一方で、KDDIの森氏は、マスメディアの担当からデジタルの担当に移動したときの印象を踏まえ、「正直驚いた。マスメディアでは担保されていた広告枠のクオリティが、デジタルではない場合があったからだ」と述べ、リスティング広告で起きる不正クリックについて話しを展開した。

「日本のリスティング広告はクリーンなものだと誤認しており、状況を知るまでは不正クリックの話題が遠い外国の話しだと感じていた」と森氏。しかし、日本で、しかも自社も被害があることを確認し、社内でもアドベリフィケーションに対する意識が向上したという。「リスティング広告でも不正クリックは確かに存在していて、それを知ることがまず第一歩なのかと感じる」。

届けたいオーディエンスに届けるためには



ディスプレイ広告やリスティング広告、動画広告やSNS広告など、デジタル広告の出稿先は多様にあるなかで、「予算の問題もあるため、どこから取り組むかの優先順位をつけるべきだ」と板橋氏は言い、Youtube広告の対策もしていることを話す。「プレミアムな媒体に出せばよいという意見もあるが、そうでないターゲティングも当然ある」。

そうしたなか、「大手のプラットフォームに出稿していれば安心ではないか、という誤解もある」と山口氏は話し、経産省の仙田氏は「企業とヒアリングしていると、『大手プラットフォームだから安心』と考えている企業もみられる。この問題は、本当に企業によって感度が違う」と述べた。
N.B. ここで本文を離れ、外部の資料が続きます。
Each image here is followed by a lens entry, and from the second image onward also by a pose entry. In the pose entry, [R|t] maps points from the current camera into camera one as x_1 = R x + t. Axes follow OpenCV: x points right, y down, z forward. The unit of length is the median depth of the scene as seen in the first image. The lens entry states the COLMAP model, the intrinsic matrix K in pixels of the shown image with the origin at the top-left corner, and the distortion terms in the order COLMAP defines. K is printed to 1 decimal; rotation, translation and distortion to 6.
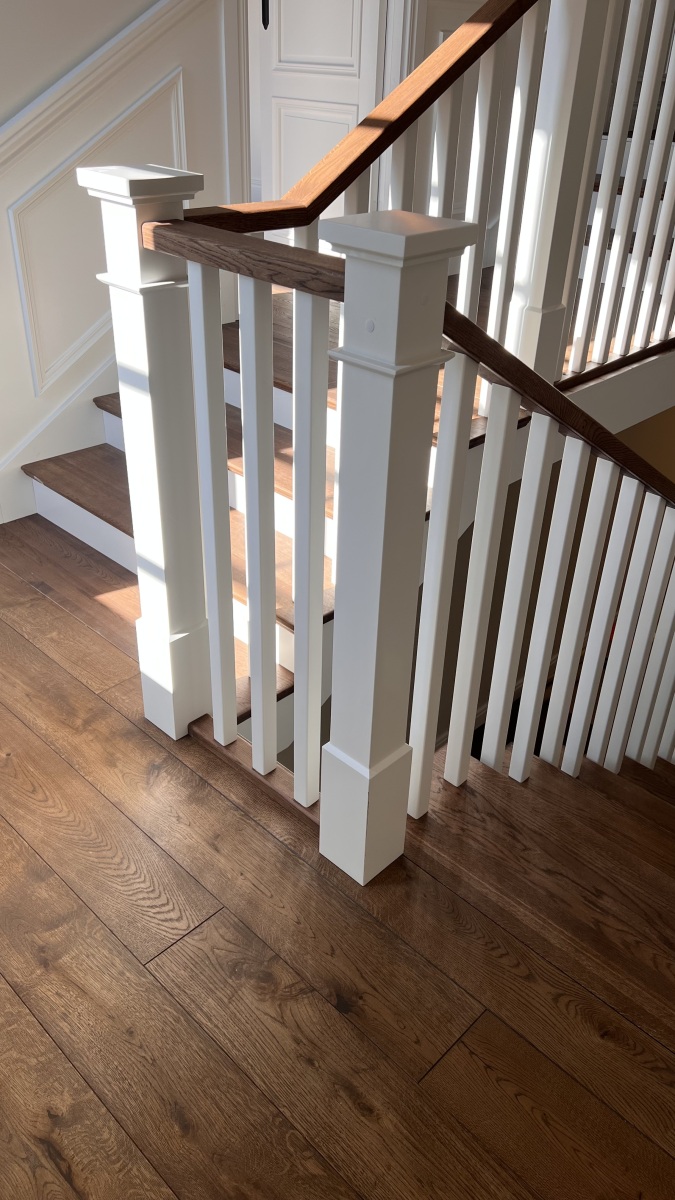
lens RADIAL K [[897.6, 0, 337.5], [0, 897.6, 600.0], [0, 0, 1]] dist [0.006307, -0.000479]
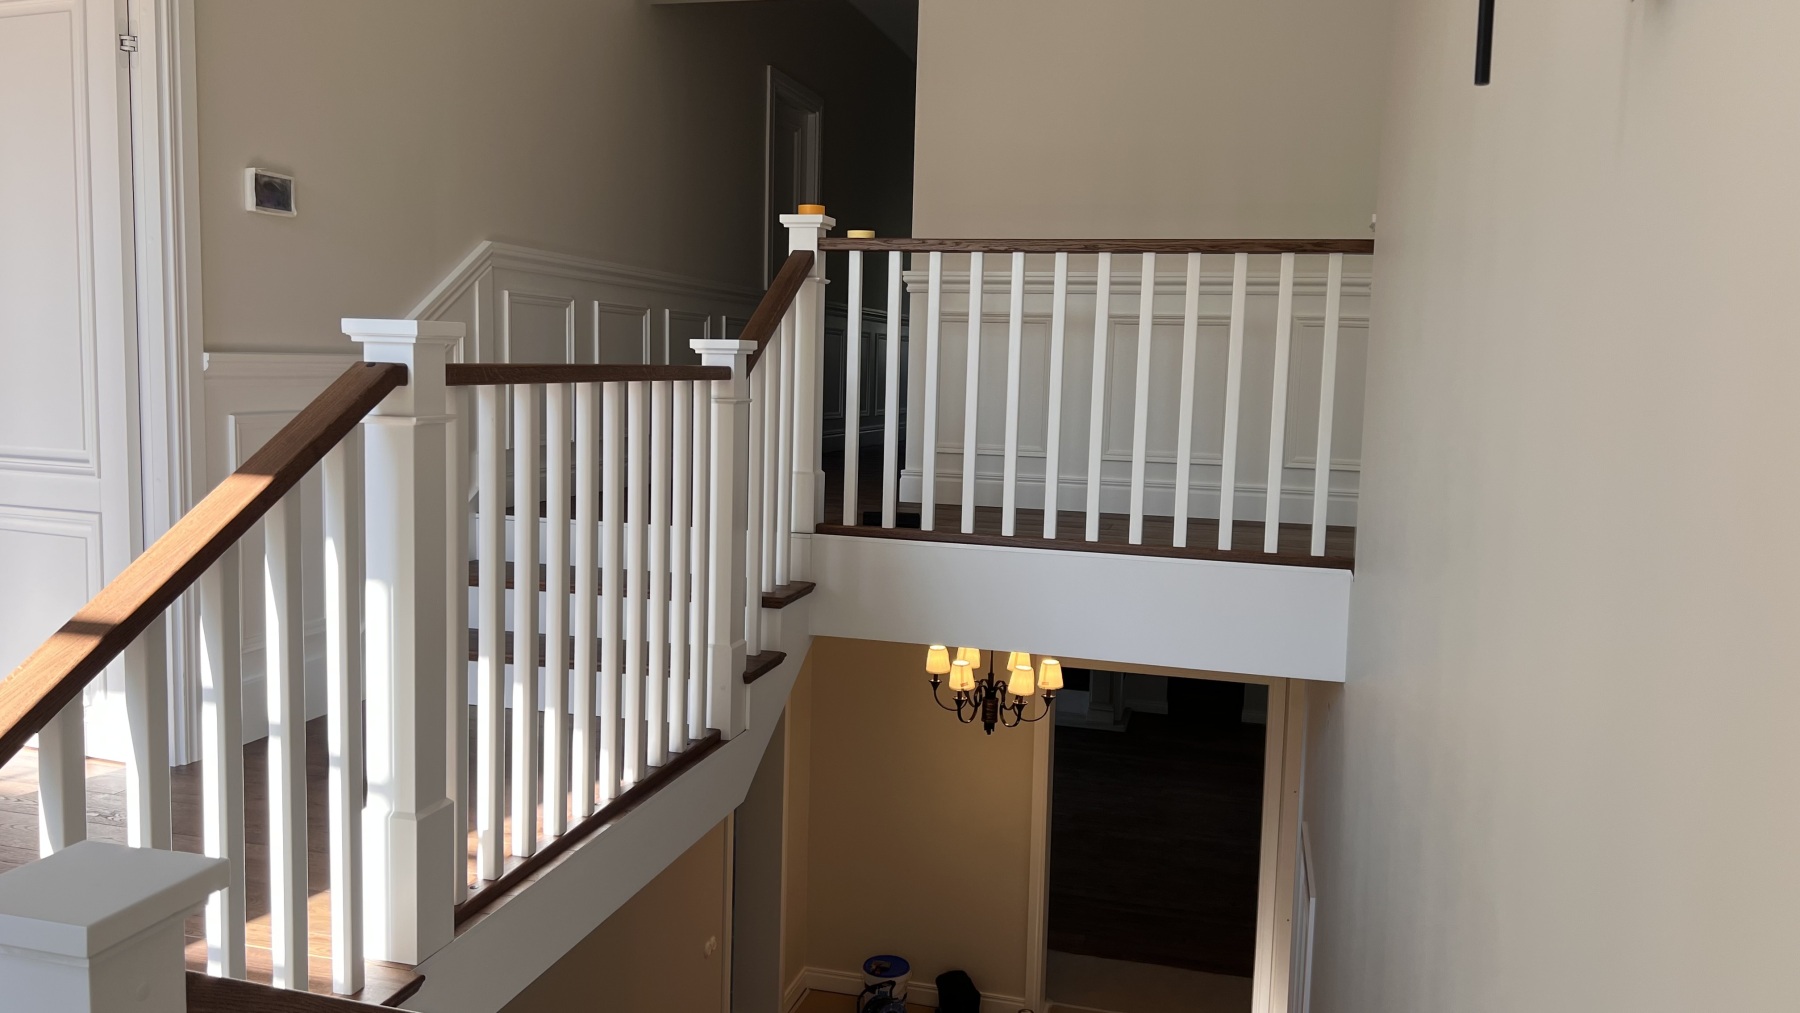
lens RADIAL K [[1346.4, 0, 900.0], [0, 1346.4, 506.5], [0, 0, 1]] dist [0.006307, -0.000479]
pose [[0.863299, -0.052760, 0.501928, 0.055138], [0.258947, 0.899943, -0.350783, -0.099078], [-0.433200, 0.432803, 0.790582, -0.054654]]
市場に蔓延する悪行にジェネレーティブAIという強力な力が加われば、さらにリスクは加速するだろう。山口氏は「AIによって拡張され、さらに不正の幅が広がっている」と続ける。それに対し森氏は、「対策もある程度の限界はある。たとえば、手段そのものを変えていかねばならないとも感じている」とし、こう続けた。

「ターゲットオーディエンスにターゲティングすることをやめ、クリーンな面を用意して活用する。AIに任せすぎないということもテーマのひとつになってくるのではないか」。

業界全体で取り組む



一方で板橋氏は、「たとえば雑誌などであれば、掲載証明として見本誌や掲載誌を出してもらえるが、運用型広告ではそうした掲載証明が作りにくい。だからこそ、この期間にこういうターゲティング、というリッピングされた掲載画面をエージェンシーに提出してもらうという取り組みを行っている」とし、「全部は見られないかもしれない。しかし、健康診断のような感覚でも、期間を決めてでもよいから、自分たちの広告が一体どこに出ているのか把握する必要がある」と述べた。

仙田氏は、「経営層を含めて業界全体で取り組みを進めていくことが大事。そして、まずは広告主の意識改革、あるいは広告の買い方改革を進めたい」と話し、エージェンシーは、広告主に広告の質に対する課題を積極的に説明を、プラットフォーマーは、アドフラウドがどういう状況なのかなど、管理画面レポートの情報提供の拡充を、と要望を示した。

これらの取り組みは、デジタル広告のシェアがさらに伸びていくなかで、広告主が自社を守るため、健全なマーケティングを実現するために取り組むべきことになるだろう。「業界全体でやらなければ、さらに大きな問題となってしまうという意識を持ち、具体的な改善に取り組むことが理想だ」と山口氏はまとめ、まだ対策の意識が薄い広告主に呼びかけた。

より深刻な問題になる前に、正しい道に足並みをそろえて向かわなければならないかもしれない。ジェネレーティブAIというある種のパンドラの箱は、すでに開いてしまっている。